Vorgegebener Text:
Geht das im Deutschen? Wenn ja, was bedeutet das auf Englisch?
A) I want to leave out this principle.
B) I want this principle left out.

Vielleicht ganz anders?


----------



## manfy

Oh yes, that's normal, modal verb + infinitive. It's the same as your English version A.

Obviously this is a variation on the previous "preisgegeben" thread.
I do admit that some verbs lend themselves better for this modal verb + past participle structure than others, but I still think it's grammatical in general.

E.g. "Ich will meine Absichten richtig verstanden." with meaning "Ich will, dass ihr meine Absichten richtig versteht." or "...,dass alle meine Absichten richtig verstehen." has just a very different rhetoric ring to it than the latter versions (and also different to the grammatically more pleasing "Ich will meine Absichten richtig verstanden wissen.")

So, in all those fields where rhetoric and word twisting play important roles, it can be found, e.g. philosophy, politics, marriage, etc.


----------



## perpend

*Thanks*, manfy. That helps.

So, a related example (I made up this sentence): Ich will das Thema streichen.

1) I want to strike* this topic.
2) I want this topic stricken.

1) then, right?

*"lose" "get rid of"


----------



## manfy

Very good example!

In the course of a heated discussion, "Ich möchte dies gestrichen!" comes across much more powerful and more threatening than a lengthy "Ich will, dass dies aus dem Protokoll gestrichen wird." The idea is the very same, the former just creates a different impact.

A word of caution. Such forms should not be overused, because they quickly can have the opposite effect. You should not see it as an analogue to the English "I want this stricken!" - semantically yes, but usage-wise no!

Dateneinträge:

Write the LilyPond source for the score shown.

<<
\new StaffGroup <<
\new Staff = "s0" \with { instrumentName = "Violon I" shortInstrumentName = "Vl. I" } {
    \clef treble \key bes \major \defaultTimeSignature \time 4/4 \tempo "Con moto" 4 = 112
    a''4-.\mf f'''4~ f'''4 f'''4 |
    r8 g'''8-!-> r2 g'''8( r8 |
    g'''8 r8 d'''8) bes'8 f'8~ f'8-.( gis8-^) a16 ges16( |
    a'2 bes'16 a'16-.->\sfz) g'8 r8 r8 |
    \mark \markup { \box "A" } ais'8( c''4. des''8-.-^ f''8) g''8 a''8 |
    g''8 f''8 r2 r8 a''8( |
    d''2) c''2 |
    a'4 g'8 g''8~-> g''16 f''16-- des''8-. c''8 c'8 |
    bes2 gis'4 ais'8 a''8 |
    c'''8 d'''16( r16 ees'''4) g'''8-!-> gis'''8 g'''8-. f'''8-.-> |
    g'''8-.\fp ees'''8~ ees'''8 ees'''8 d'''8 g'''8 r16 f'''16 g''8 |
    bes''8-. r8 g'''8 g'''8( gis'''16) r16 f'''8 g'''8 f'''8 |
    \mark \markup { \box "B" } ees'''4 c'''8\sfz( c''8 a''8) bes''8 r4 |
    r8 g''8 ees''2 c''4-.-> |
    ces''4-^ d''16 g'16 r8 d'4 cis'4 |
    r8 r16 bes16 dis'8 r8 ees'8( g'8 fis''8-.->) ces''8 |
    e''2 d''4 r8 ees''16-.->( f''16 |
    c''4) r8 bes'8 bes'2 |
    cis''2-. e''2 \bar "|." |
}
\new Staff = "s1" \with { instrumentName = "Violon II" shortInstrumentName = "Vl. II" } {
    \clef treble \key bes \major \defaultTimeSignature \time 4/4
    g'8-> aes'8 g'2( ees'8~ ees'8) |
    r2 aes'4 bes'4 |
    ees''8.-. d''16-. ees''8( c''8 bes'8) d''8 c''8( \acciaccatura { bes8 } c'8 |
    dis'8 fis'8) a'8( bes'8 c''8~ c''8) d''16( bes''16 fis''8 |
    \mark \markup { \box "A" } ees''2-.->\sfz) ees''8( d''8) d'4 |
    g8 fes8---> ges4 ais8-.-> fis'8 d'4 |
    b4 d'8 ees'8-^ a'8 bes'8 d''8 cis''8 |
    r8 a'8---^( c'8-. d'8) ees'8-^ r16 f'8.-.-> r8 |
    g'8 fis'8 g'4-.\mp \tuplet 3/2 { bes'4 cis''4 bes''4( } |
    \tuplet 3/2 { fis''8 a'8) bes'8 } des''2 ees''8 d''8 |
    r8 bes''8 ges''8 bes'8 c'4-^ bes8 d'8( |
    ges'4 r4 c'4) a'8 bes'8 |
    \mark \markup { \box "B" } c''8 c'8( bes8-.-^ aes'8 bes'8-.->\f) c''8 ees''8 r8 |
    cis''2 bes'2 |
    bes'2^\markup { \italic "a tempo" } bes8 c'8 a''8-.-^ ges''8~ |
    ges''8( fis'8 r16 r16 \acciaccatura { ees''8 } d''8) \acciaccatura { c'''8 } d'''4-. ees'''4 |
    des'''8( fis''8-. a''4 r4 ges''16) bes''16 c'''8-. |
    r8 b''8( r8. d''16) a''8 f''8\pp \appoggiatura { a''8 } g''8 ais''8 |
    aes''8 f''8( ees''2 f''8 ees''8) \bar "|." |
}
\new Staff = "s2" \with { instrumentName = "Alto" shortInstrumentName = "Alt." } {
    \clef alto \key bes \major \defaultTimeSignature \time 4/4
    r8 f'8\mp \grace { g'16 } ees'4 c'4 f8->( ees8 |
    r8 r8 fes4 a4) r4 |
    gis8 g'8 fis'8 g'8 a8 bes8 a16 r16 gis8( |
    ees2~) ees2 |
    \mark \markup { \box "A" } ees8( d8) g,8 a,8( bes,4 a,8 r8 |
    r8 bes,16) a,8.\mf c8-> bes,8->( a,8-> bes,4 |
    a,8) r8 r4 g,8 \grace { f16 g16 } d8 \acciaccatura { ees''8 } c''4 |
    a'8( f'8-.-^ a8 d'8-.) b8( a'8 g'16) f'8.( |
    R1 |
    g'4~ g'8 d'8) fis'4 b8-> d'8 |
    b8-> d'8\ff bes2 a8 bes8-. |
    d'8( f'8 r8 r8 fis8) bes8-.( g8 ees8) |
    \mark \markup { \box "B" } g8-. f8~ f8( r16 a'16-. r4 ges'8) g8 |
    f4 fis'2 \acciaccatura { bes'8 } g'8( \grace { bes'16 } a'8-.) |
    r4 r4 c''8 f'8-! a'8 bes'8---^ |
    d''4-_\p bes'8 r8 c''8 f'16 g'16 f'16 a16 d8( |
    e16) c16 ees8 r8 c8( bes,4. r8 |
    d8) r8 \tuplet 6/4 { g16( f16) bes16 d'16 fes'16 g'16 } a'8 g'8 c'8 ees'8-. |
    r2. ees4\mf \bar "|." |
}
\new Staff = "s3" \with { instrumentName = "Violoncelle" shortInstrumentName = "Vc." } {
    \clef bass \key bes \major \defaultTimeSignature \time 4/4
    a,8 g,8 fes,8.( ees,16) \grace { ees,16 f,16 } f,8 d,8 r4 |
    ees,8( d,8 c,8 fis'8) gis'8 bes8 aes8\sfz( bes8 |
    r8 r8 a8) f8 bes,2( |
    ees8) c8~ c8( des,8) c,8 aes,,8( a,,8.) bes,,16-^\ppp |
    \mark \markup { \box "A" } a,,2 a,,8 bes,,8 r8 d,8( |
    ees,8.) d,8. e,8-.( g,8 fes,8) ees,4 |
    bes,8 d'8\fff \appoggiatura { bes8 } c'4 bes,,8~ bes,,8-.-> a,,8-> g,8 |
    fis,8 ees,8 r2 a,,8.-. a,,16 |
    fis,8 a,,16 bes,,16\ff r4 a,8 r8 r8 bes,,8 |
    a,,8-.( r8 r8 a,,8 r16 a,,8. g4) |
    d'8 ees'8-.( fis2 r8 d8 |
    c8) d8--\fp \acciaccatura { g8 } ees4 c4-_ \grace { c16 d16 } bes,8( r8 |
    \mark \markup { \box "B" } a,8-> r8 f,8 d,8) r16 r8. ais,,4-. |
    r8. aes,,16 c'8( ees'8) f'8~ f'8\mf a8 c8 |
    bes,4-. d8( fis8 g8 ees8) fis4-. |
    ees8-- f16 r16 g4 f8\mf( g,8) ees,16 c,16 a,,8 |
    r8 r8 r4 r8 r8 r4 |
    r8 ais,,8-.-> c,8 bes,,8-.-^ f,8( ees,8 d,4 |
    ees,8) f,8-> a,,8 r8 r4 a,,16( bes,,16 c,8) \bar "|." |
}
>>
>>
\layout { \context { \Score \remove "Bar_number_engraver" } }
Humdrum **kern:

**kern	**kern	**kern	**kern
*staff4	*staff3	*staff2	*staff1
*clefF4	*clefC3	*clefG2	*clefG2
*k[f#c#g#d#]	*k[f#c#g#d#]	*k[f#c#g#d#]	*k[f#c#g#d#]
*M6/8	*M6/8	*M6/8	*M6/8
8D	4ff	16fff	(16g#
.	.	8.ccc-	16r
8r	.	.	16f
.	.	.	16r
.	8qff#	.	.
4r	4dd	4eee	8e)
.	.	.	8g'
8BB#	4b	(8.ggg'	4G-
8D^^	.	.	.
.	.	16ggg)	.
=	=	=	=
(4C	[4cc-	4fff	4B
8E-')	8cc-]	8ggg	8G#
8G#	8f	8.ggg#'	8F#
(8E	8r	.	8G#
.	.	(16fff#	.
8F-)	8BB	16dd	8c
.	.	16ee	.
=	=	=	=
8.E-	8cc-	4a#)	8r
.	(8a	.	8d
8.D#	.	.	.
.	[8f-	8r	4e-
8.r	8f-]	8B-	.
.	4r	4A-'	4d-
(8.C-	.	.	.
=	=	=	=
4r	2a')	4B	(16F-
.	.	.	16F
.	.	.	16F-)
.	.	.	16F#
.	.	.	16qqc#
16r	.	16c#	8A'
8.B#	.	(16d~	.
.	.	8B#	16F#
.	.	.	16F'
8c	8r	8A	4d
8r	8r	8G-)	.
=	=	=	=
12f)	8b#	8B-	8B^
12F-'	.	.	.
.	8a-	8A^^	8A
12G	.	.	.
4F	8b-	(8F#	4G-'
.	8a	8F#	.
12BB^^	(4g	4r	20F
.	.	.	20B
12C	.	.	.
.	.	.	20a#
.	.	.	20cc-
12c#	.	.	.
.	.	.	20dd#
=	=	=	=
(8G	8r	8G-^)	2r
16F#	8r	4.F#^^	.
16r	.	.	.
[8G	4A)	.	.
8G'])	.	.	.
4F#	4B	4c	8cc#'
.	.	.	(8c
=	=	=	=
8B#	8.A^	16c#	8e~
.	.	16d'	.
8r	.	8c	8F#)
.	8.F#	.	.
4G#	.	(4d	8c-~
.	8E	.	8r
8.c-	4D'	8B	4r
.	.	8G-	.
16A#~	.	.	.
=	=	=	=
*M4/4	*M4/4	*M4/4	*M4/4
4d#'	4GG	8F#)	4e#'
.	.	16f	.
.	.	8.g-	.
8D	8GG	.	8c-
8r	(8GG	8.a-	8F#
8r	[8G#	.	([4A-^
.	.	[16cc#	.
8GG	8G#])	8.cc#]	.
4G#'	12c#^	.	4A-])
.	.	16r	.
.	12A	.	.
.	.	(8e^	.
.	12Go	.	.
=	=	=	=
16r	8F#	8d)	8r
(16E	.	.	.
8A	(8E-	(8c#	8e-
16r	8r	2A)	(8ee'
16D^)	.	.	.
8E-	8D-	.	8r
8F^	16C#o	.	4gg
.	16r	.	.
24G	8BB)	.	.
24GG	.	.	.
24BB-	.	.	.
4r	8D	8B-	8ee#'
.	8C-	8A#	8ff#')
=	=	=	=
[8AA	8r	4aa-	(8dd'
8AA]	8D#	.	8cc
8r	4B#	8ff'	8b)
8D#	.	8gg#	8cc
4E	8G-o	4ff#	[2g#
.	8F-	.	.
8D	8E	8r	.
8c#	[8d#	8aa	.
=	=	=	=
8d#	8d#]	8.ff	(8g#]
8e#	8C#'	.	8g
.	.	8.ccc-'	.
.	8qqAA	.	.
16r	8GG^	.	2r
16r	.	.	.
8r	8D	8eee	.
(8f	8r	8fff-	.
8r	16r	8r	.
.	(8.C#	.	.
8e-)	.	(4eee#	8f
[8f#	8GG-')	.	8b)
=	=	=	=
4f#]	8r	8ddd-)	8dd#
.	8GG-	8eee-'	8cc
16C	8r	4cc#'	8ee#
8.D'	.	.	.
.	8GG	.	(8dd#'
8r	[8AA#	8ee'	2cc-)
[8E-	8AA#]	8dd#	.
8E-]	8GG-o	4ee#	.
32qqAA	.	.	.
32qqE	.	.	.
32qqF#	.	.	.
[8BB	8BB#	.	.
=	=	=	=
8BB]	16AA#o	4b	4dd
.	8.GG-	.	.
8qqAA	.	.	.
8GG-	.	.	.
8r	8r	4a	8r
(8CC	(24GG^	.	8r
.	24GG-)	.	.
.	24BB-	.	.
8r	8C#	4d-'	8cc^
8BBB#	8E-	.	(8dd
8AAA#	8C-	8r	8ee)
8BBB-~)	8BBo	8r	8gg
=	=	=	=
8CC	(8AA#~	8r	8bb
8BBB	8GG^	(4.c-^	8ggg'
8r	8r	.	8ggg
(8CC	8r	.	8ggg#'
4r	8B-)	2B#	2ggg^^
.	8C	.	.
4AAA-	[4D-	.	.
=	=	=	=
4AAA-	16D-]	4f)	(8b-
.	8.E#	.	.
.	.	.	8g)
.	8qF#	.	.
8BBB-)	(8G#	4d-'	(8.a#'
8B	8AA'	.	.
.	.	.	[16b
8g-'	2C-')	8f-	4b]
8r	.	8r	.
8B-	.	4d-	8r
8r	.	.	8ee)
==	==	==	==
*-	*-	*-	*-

Aufgaben:
[A] Gib aus dem Forumsfaden über Modalverb und Partizip den Abschnitt wörtlich aus, der mit „I do admit that“ beginnt und mit „grammatical in general.“ endet.
[B] Schreibe den Forumsfaden über Modalverb und Partizip weiter, beginnend nach seinem letzten Satz.

Schriftliche Antworten:
[A]
I do admit that some verbs lend themselves better for this modal verb + past participle structure than others, but I still think it's grammatical in general.

[B]
----------



## bearded

Hi perpend
I find that you could as well have added your question to the 'preisgegeben' thread.  Anyhow, I admire your resistance, force and nerve in dealing once again with this topic - after more than 70 posts concerning 'freigegeben'.
On my side:  ich kann es kaum erwarten, dass dieses Thema endlich mal aufgegeben/preisgegeben.../verlassen wird (how do they say in ungebildetem Deutsch? Ich habe es satt).
Sorry if this post of mine does not contribute to answering your question (it will be probably deleted by mods).


----------



## perpend

Nee, nee. Neues Jahr, neue Vorsätze. Einen neuen Faden, für ein neues Thema aufmachen.

Abgesehen vom anderen Faden interessiert mich mein neues Thema, in diesem Faden. 

Was denkst du, was das Thema in diesem Faden betrifft, bearded?


----------



## bearded

perpend said:


> Was denkst du, was das Thema in diesem Faden betrifft, bearded?


Ich denke, es betrifft noch immer die Richtigkeit/Nicht-Richtigkeit und den Sinn der Ausdrücke
_Ich will etwas getan / I want something done (_with or without the addition of _haben/have), _
or _I want this stricken / ich will dies preisgegeben (sehen?)._
As manfy wrote, yours is but a variation - on the theme.
Na, ich bin enttäuscht: im Neuen Jahr erwartete ich von Dir etwas *wirklich *Neues - laut Deinen guten Vorsätzen.


----------



## Hutschi

Hi perpend, do you have more context?

If you only consider syntax, it is indeed just a variation. But considering semantics, it is new.

The problem is that there are many principle you cannot "weglassen" but "vernachlässigen", "außer Betracht lassen", "außen vor lassen",  "nicht beachten" or "nicht verwenden".


"To leave out" seams to be more generic than "weglassen".
What kind of principles do you mean?
Also "principle" is much more generic than "Prinzip". It may be "Grundsatz", here "weglassen" works.

Ich will diesen Grundsatz weglassen. (Zum Beispiel: Ich will ihn nicht mit in meine Betrachtungen/Aufzeichnungen aufnehmen.)

It also may be Regel, Ursache, Leitsatz, Richtlinie and much more.

"Ich will diese Richtlinie weglassen" is possible. But you should consider semantics here, too.
"Ich habe die Richtlinien gelesen, die Du verfasst hast. Die Richtlinie 11 scheint überflüssig zu sein. Ich will diese Richtlinie weglassen." (You cannot replace "Richtlinie" with "Prinzip".)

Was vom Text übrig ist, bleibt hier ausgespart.